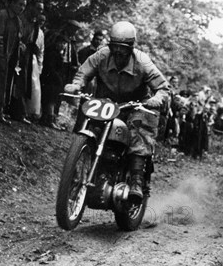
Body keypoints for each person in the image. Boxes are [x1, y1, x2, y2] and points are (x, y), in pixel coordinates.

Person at [64, 21, 169, 204]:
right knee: (93, 127)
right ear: (109, 45)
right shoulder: (102, 55)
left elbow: (163, 88)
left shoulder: (142, 62)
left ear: (131, 47)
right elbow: (84, 72)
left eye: (124, 48)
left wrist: (156, 99)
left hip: (135, 106)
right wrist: (76, 85)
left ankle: (136, 181)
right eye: (115, 47)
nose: (119, 52)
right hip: (106, 104)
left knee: (139, 131)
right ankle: (89, 166)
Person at [0, 0, 27, 125]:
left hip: (10, 58)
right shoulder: (2, 15)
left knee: (5, 85)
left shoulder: (18, 20)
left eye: (24, 6)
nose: (21, 8)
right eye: (19, 4)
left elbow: (18, 38)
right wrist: (0, 55)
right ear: (12, 3)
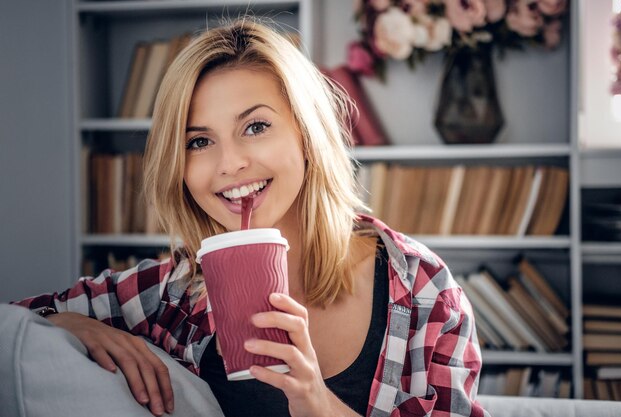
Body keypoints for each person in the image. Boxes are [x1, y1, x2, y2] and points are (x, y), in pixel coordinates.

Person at [12, 18, 488, 417]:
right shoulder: (175, 290)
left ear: (306, 134)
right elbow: (15, 321)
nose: (229, 163)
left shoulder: (425, 293)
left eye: (255, 126)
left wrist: (317, 403)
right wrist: (71, 324)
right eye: (198, 141)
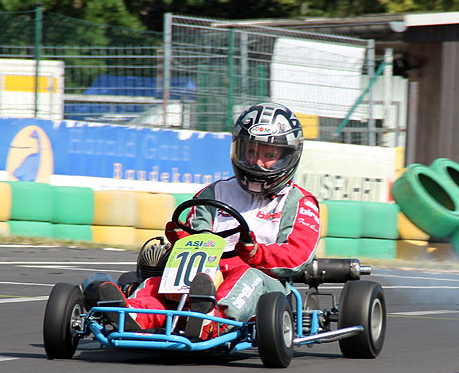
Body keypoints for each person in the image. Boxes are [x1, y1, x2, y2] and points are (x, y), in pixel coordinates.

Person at [96, 102, 322, 339]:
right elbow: (198, 235)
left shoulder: (299, 202)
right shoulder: (214, 194)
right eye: (252, 152)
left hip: (264, 282)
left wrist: (256, 253)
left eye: (269, 155)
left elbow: (298, 256)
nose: (257, 162)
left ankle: (213, 322)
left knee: (247, 278)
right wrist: (183, 240)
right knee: (160, 282)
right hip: (204, 274)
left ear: (288, 156)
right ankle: (131, 314)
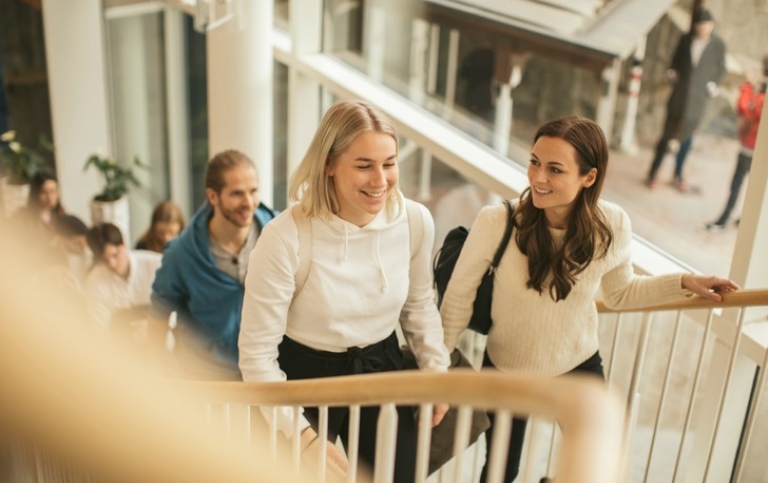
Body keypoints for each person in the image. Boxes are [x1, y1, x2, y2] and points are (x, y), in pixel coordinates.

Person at [440, 116, 740, 483]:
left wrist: (684, 281)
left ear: (589, 177)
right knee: (501, 472)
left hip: (577, 363)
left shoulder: (611, 225)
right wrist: (441, 368)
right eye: (534, 161)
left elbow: (621, 293)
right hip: (507, 369)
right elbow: (457, 298)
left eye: (555, 169)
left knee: (599, 468)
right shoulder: (497, 222)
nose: (537, 178)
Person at [238, 99, 451, 481]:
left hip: (380, 366)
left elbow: (419, 304)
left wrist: (436, 368)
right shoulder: (283, 239)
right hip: (300, 378)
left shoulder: (415, 221)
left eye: (389, 163)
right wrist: (303, 437)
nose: (380, 180)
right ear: (329, 165)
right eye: (364, 165)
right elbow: (256, 358)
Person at [150, 149, 277, 380]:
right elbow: (159, 316)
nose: (249, 203)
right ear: (212, 196)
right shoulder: (180, 254)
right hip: (208, 381)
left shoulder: (279, 235)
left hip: (268, 373)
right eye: (237, 194)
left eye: (253, 191)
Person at [645, 8, 726, 192]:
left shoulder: (718, 45)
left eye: (707, 24)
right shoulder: (686, 39)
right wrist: (672, 73)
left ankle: (678, 174)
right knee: (666, 137)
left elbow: (721, 69)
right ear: (696, 25)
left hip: (698, 100)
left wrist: (714, 85)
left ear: (712, 25)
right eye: (700, 24)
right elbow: (674, 61)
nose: (703, 28)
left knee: (687, 139)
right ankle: (653, 172)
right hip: (679, 97)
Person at [705, 54, 767, 232]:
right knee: (755, 188)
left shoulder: (763, 96)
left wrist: (747, 87)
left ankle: (723, 221)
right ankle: (745, 219)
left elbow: (744, 109)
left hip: (751, 148)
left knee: (737, 185)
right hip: (755, 147)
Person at [84, 222, 161, 331]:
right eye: (104, 260)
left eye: (115, 255)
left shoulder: (157, 266)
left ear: (124, 245)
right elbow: (101, 333)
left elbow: (179, 313)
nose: (112, 264)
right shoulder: (94, 282)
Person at [13, 171, 65, 242]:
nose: (49, 197)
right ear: (35, 193)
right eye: (44, 192)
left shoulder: (61, 215)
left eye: (52, 191)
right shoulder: (22, 216)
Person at [52, 213, 92, 290]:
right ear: (60, 240)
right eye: (78, 243)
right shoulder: (51, 258)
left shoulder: (88, 254)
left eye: (85, 242)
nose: (84, 247)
—————
§ **Task requirements**: Using the entries above, return exactly the lines from the line with "right hip: (679, 97)" to the line with "left eye: (85, 242)", counting both of those lines.

§ **Answer section**:
right hip: (679, 97)
Person at [705, 54, 767, 232]:
right knee: (755, 188)
left shoulder: (763, 96)
left wrist: (747, 87)
left ankle: (723, 221)
right ankle: (745, 219)
left elbow: (744, 109)
left hip: (751, 148)
left knee: (737, 185)
right hip: (755, 147)
Person at [84, 222, 161, 331]:
right eye: (104, 260)
left eye: (115, 255)
left shoulder: (157, 266)
left ear: (124, 245)
right elbow: (101, 333)
left elbow: (179, 313)
nose: (112, 264)
right shoulder: (94, 282)
Person at [13, 171, 65, 242]:
nose: (49, 197)
right ear: (35, 193)
right eye: (44, 192)
left shoulder: (61, 215)
left eye: (52, 191)
right shoulder: (22, 216)
Person at [52, 213, 92, 290]:
right ear: (60, 240)
right eye: (78, 243)
right shoulder: (51, 258)
left shoulder: (88, 254)
left eye: (85, 242)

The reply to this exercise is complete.